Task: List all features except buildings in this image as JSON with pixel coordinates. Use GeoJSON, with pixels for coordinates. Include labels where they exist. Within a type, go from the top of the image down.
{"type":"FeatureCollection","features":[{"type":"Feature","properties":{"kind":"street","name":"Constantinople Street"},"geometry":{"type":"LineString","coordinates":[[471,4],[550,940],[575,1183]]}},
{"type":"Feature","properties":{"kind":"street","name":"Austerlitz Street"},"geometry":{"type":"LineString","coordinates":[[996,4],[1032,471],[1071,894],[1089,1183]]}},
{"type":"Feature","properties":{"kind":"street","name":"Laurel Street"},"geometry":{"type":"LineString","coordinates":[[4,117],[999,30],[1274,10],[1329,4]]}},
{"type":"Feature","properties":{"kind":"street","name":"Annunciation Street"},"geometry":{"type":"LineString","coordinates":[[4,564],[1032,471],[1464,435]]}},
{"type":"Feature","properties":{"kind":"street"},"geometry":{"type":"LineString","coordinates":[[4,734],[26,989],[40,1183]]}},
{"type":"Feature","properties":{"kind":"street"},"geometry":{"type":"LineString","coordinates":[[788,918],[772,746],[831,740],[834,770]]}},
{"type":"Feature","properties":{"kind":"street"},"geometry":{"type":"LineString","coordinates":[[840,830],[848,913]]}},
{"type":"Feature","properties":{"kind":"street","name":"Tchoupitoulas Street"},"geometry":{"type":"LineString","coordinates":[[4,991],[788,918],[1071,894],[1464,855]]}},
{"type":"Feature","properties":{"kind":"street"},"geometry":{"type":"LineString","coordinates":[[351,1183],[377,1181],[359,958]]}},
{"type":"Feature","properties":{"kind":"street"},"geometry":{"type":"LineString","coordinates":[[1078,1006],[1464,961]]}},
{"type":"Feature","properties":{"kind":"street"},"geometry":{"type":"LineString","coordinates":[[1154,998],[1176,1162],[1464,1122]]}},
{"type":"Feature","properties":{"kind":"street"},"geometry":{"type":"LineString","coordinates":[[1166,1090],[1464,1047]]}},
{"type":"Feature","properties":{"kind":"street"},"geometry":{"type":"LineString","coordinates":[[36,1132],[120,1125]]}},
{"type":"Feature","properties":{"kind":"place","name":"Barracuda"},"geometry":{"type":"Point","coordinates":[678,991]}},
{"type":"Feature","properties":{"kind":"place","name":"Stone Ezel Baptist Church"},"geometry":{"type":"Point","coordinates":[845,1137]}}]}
=======
• [What you have to do] Which of the lines above mention the word "name"? Pull those lines out.

• [Answer below]
{"type":"FeatureCollection","features":[{"type":"Feature","properties":{"kind":"street","name":"Constantinople Street"},"geometry":{"type":"LineString","coordinates":[[471,4],[550,940],[575,1183]]}},
{"type":"Feature","properties":{"kind":"street","name":"Austerlitz Street"},"geometry":{"type":"LineString","coordinates":[[996,4],[1032,471],[1071,894],[1089,1183]]}},
{"type":"Feature","properties":{"kind":"street","name":"Laurel Street"},"geometry":{"type":"LineString","coordinates":[[4,117],[999,30],[1274,10],[1329,4]]}},
{"type":"Feature","properties":{"kind":"street","name":"Annunciation Street"},"geometry":{"type":"LineString","coordinates":[[4,564],[1032,471],[1464,435]]}},
{"type":"Feature","properties":{"kind":"street","name":"Tchoupitoulas Street"},"geometry":{"type":"LineString","coordinates":[[4,991],[788,918],[1071,894],[1464,855]]}},
{"type":"Feature","properties":{"kind":"place","name":"Barracuda"},"geometry":{"type":"Point","coordinates":[678,991]}},
{"type":"Feature","properties":{"kind":"place","name":"Stone Ezel Baptist Church"},"geometry":{"type":"Point","coordinates":[845,1137]}}]}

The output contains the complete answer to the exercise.